Martin Brundle spots a big problem with controversial Sprint Championship idea

Thomas Maher
Max Verstappen takes the lead of the Sprint race at the FIA F1 Brazilian Grand Prix.

Max Verstappen takes the lead of the Sprint race at the Brazilian Grand Prix.

Martin Brundle believes an idea aimed at improving the spectacle of the Sprint has some other drawbacks…

The Sky F1 broadcaster and former F1 driver has offered his thoughts on the Sprint format, following the conclusion of the final race weekend to use the format this season as Brazil hosted the sixth and final sprint race.

The much-maligned format has already been tweaked since its introduction in the sport in 2021, but Brundle believes further changes are needed in order to make them more appealing more both watching fans as well as the participants.

Martin Brundle defends Sprint format but calls for changes

“The chronology of the Sprint events is confusing, with the disconnect between Friday qualifying and Sunday race, and the different session formats and tyre allocations,” he wrote in his column for Sky after the Brazilian Grand Prix.

“Sprint events have an allocation of 12 sets of dry tyres instead of 13, but fewer sets have to be handed back over the event.

“But fewer tyres with more meaningful-timed sessions and races, and only one practice hour, certainly forces different approaches to tyre use, team by team. This was particularly relevant as the hard compound tyre simply didn’t work on this track, as was the case last season.

“I see a lot of social media traffic, as well as talking with fans, friends, and media, where many say they don’t like Sprint format at all. Despite being a pure racer and having won many of them, [Max] Verstappen says the same.

“That’s all valid opinion, but the TV audience numbers show a lot more eyeballs watching these ‘appointments to view’ live sport. And that’s fact.

“As I said in our shows, the worst Sprint will always be better than the best FP2, because in free practices nothing is decided, and the teams need to keep the cars well apart on track and use as little tyre and power unit life as possible. The Sprints simply must be more entertaining trackside too for those splashing their hard-earned cash.
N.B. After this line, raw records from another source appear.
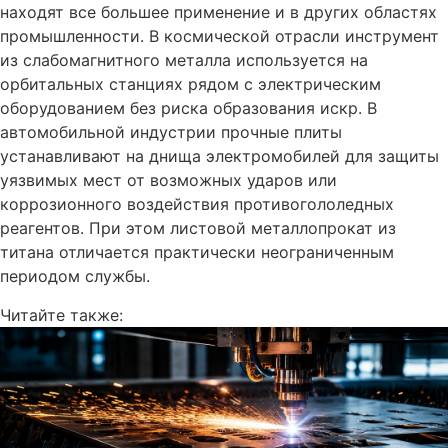
находят все большее применение и в других областях
промышленности. В космической отрасли инструмент
из слабомагнитного металла используется на
орбитальных станциях рядом с электрическим
оборудованием без риска образования искр. В
автомобильной индустрии прочные плиты
устанавливают на днища электромобилей для защиты
уязвимых мест от возможных ударов или
коррозионного воздействия противогололедных
реагентов. При этом листовой металлопрокат из
титана отличается практически неограниченным
периодом службы.
Читайте также:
“The Sprint format will be tweaked for next year and qualifying for the main race will revert to Saturday afternoon I suspect. Saturday will become a thrilling day should they schedule the Sprint race in the morning and Qualifying in the afternoon, although teams will be nervous about having sufficient time to repair any damage from the morning event.

“Friday will then be one practice session in the morning, which I believe should revert to 90 minutes, and the Sprint Shootout qualification in the afternoon. Another very decent day for the fans trackside and watching on TV or online.
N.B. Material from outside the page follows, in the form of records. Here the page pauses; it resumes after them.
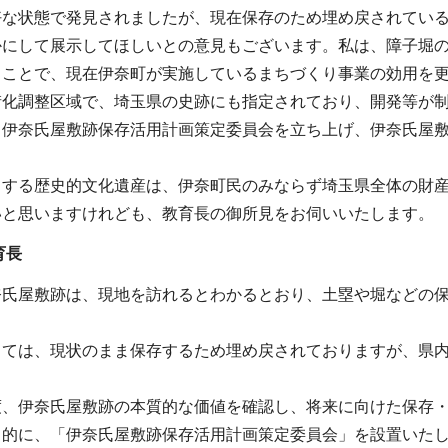
好な状態で発見されましたが、現在保存のため埋め戻されてい
かにして展示してほしいとの意見もございます。私は、障子堀
ることで、現在伊奈町が実施しているまちづくり事業の効用を
化調整区域で、埼玉県の史跡にも指定されており、開発等が制
る伊奈氏屋敷跡保存活用計画策定委員会を立ち上げ、伊奈氏屋
とする歴史的文化遺産は、伊奈町民のみならず埼玉県全体の財
いと思いますけれども、教育長の御所見をお伺いいたします。
育長
奈氏屋敷跡は、現地を訪れるとわかるとおり、土塁や堀などの
しては、現状のまま保存するため埋め戻されておりますが、県
度、伊奈氏屋敷跡の本質的な価値を確認し、将来に向けた保存
目的に、「伊奈氏屋敷跡保存活用計画策定委員会」を設置いた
“That chronology flows more logically, and tyre allocations should be standardised for every weekend – we already talk more than enough about tyres.”

Martin Brundle highlights drawback of ‘Sprint Championship’

Brundle also pointed out the need for parc ferme conditions to be opened up, as the current setup means teams are locked into potentially rubbish setups from Friday evening – dooming them to a full weekend without any chance of rectifying identified issues.

“There’s no point in teams being locked into a rubbish race set-up from Friday lunchtime for the duration, especially if FP1 is wet or curtailed,” he said.

“Perhaps Sprint championship points should go down to 10th place, and the circuits chosen should be those which naturally generate decent overtaking where possible, like Interlagos. Reversing grids will just make everybody try to go slowly in that qualifying session, and if you simply reverse grids based on say championship positions, then you don’t have a qualifying session at all, although it would generate a thrilling race probably.”

One idea that has been mooted is that of a separate championship consisting solely of the Sprints, but Brundle doubts this idea will work – for obvious reasons.

“If you have a standalone Sprint championship then a good percentage of the field will know they have no chance of winning and so will cruise to save accident damage, engine mileage, and tyres,” he said.

“There’s no reason why there can’t be a notional Sprint championship where the top few are rewarded accordingly, with much if not all of that money going to a charity of their choice who will also then get a lot of airtime. Or put the money into grassroots Motorsport to help tomorrow’s stars.

“The whole Sprint format needs sharpening up schedule-wise, and then it can likely work at a few more circuits. Let’s see what the F1 Commission comes up with after their meeting in Abu Dhabi.”